I don’t like to write about or discuss politics or religion. My philosophy is “to each his own,” and as long as you’re not hurting anyone else, I’m not in the business of trying to convince you that your opinion is incorrect or idiotic, or that mine is right, even if I know it is.
That said, I’m making a rare exception to freak out for a moment on an article I read in the Star Tribune this morning. I’m a cradle Catholic, and I’ve been a card-carrying Republican since I was 19 years old, but this makes me want to renounce allegiance to both.
The article, Bishops begin fight for marriage vote, details Twin Cities Archbishop John Nienstedt’s obsession with passing an amendment to the Minnesota State Constitution that will prohibit gay marriage. He’s calling for parish priests to set up “grass-roots” committees to encourage Catholics to vote yes to this amendment next year.
It was the idiot Republican-led state legislature that put this issue on the ballot in the first place. First Republican majority legislature in Minnesota in eons and THIS is what they focus on? With unemployment at a record high, education funding being cut at the state level, gas prices that haven’t been below $3.00 per gallon for four years, military families being stretched to the limit because of multiple deployments, North Korea, Iran, Libya, Egypt, Venezuela, Syria all batshit crazy, and they are worried that if two guys in top hats, tails, and maybe a boa if it’s really fabulous, have a state-sanctioned ceremony in Loring Park it’s going to upset the delicate balance of the world?
Now put aside whatever thoughts you have on the subject, and let’s examine a few things.
- Minnesota law already defines marriage as a union between one man and one woman. So the amendment is completely redundant.
- The Church has the right to state their position on the issue. They deal in moral absolutes, which is fine. However, they have no business being so deeply involved in something that is completely a political matter. This is not the same as abortion or the death penalty, where the protection of life is at issue. No one’s life is at risk if the amendment does not pass.
- The phrase I keep seeing is that there will be “profound consequences” if marriage is redefined. Like what? I have yet to see any examples. How does two people professing a committment to each other possibly have a negative impact on anyone else?

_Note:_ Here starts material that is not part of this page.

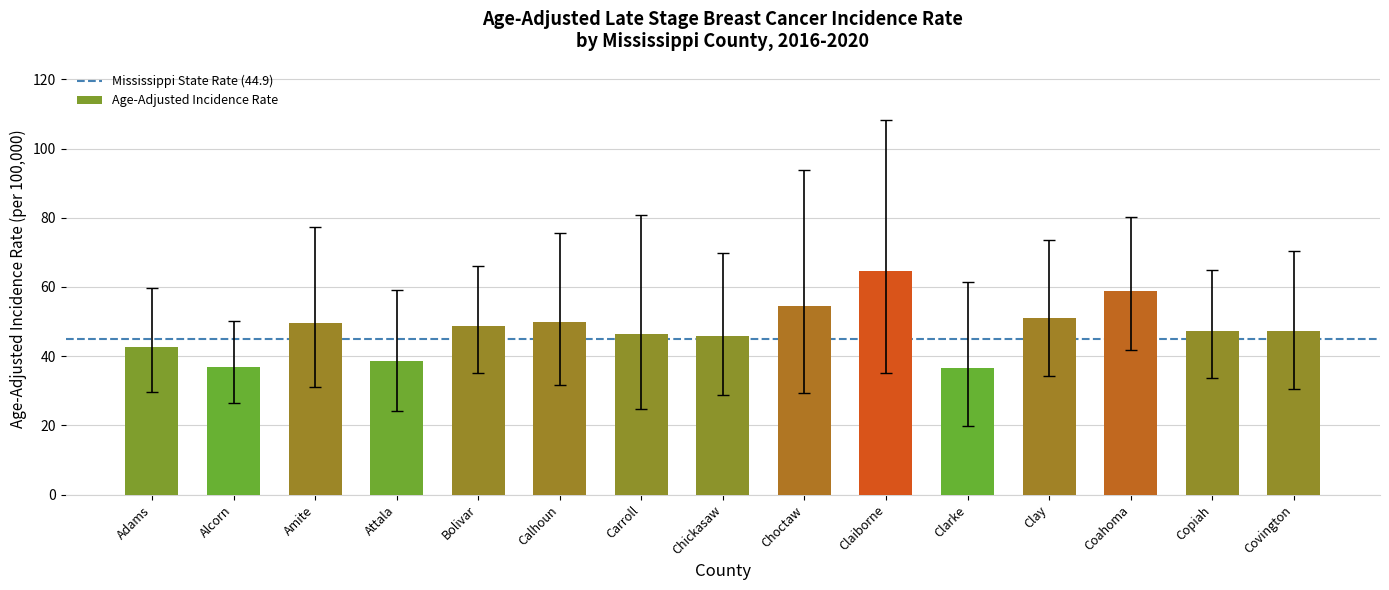

Between Clarke and Copiah, which is larger?

Copiah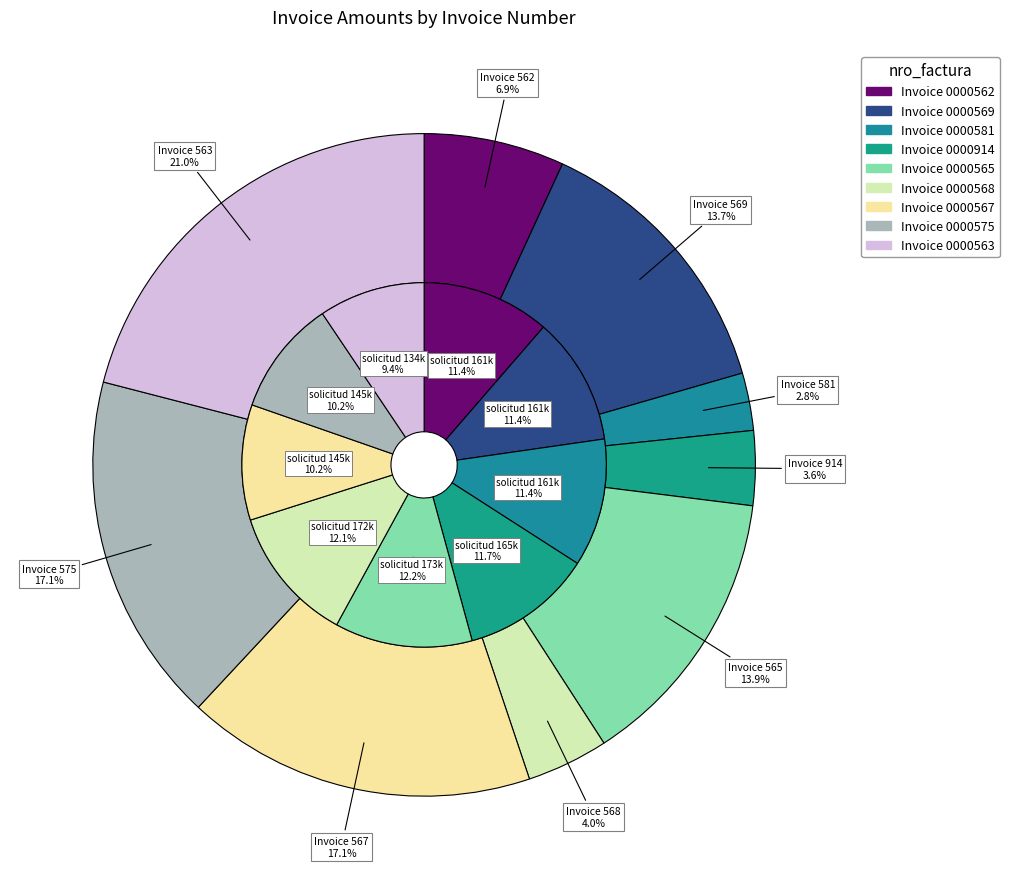

What percentage is NOT represented by 001-001-0000565?

86.1%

- We’re on a slippery slope here. What if other religious organizations follow the example set by the Catholic Church? I’m being extreme, but there are religions that view alcohol as a sin, or restrict the rights of women, or practice ancient customs that are viewed by modern society as barbaric. Do Minnesotans want to fight against a unified lobby from other faiths who want to impose their values on the rest of the population?
- Over $10 million may be spent on both sides of the fight to pass or defeat the amendment. How many other ways could the Church put that to better use? Increasing salaries of teachers in Catholic schools? Missionary work in the inner city or abroad? Scholarships to Catholic universities? Fighting poverty within individual parishes? Bingo nights? Conversely, opposition groups could have put their resources into HIV or anti-bullying awareness campaigns, legal aid funding, or just a kick-ass party. All joking aside, what a colossal waste of funds, beginning with the ridiculous DVD all about the sanctity of marriage the Archbishop mailed out to all parishioners last fall. What a piece of bullshit propaganda that was.
Reverend Mike Tegeder has been outspoken about his opposition to the aggressive approach the Archdiocese has taken. He was quoted in the Star Tribune article as saying, “There’s all kinds of wonderful ways to promote marriage, which I do on a regular basis and other churches are doing. You don’t promote marriage by taking away the rights of a small segment of the population, many of whom are not Catholic or have no connection to the Catholic Church.”
Barry and I knew Fr. Mike when we attended St. Edward’s in Bloomington. He baptized David and Cameron. I appreciate his message. I’m sure it’s not easy to be such a contrary voice.
I’m not telling anyone what to do on November 6, 2012, but I will be voting “NO.”